We had a short drive up into the Barossa yesterday. Not many cellar doors seemed to be open, but we didn’t call in to the tourist information for details of cellar door openings and good wineries to visit. That’s saved for the next visit, and there will definitely be another visit.
Uppermost in our minds yesterday was the long awaited visit to Maggie Beer’s Farm Shop. For overseas visitors to this site, Maggie Beer is somewhat of an Australian cooking icon. She has her own farm in the Barossa and started out making a name for herself cooking and selling Pheasant products, and in particular I think her starting point on the way to fame and fortune was her signature Pheasant Pate’.
Her warm and larger than life personality has endeared her to the Australian public, and she has been the cooking host of many a TV cooking show. Her cooking style and dishes she presents I’m sure are very contributory to the expansion of many an Australian waistline, not least of which is mine.
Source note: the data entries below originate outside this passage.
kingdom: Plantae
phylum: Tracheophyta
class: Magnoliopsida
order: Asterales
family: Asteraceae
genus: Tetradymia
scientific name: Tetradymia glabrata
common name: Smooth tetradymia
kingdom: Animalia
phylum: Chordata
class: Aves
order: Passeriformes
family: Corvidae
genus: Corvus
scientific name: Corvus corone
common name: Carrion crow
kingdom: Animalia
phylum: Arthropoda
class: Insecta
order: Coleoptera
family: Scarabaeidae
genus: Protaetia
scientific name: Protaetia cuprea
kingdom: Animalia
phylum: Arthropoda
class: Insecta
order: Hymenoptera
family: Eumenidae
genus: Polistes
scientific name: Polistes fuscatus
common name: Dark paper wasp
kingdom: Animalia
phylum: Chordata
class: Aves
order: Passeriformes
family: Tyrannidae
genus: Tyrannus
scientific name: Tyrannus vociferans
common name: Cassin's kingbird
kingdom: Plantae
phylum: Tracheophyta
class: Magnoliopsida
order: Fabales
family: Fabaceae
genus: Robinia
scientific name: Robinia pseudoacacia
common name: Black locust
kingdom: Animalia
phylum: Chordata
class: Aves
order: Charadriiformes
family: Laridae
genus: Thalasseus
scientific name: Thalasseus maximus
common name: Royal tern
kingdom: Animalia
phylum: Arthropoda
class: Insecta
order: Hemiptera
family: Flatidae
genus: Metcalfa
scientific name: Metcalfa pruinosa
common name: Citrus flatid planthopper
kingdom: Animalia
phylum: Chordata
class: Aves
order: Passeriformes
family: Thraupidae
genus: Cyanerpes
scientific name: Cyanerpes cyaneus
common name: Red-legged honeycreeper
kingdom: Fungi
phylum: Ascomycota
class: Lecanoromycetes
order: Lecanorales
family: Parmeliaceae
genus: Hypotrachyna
I doubt there would be a self professed ‘home cook’ in Australia who doesn’t hold at least one Maggie Beer cook book amongst their collection.
Maggie is to Australia what Nigella is to England, only instead of Nigella’s Sensuality, Maggie has an all ‘good neighbour’ image, and conjures up images of baskets of warm home made scones being delivered to any new arrival in the neighbourhood. Her food style is good and honest without pretentiousness, but inspiring for would be home cooks to try out new ingredients and new styles of cooking.
A visit to her farm shop didn’t disappoint. Paul had a game terrine with a side salad for his lunch. I had a delicious mushroom pate’, served with a beautiful warmed, rustic bread roll, a small dish of olive oil topped soft cheese, and a small bowl of freekah salad.
What’s freekah salad, I had to ask, apart from being delicious that is. Apparently freekah is roasted young grains of green wheat. To make it into a salad, mint, parsley, preserved lemons, Maggie’s famous verjuice, and her almost equally famous quince paste are added, along with some other every day ingredients. Needless to say, along with the recipe I also came home with a bag of goodies ready to make it for myself.
Her farm shop is well laid out with jars and bottles of produce and ample spoons for sampling. The sampling did it’s trick and I couldn’t resist adding a jar of salted caramel, some fig and fennel paste, a jar of mustard dried apricots, and some caramelised onions to my bag of Freekah salad ingredients. I’m looking forward to trying some of the caramelised onions and the mustard dried apricots tonight with some left over cold nut roast, and a freekah salad to go with it. Mmmmm!! I’ll live with hungry anticipation all day I’m sure.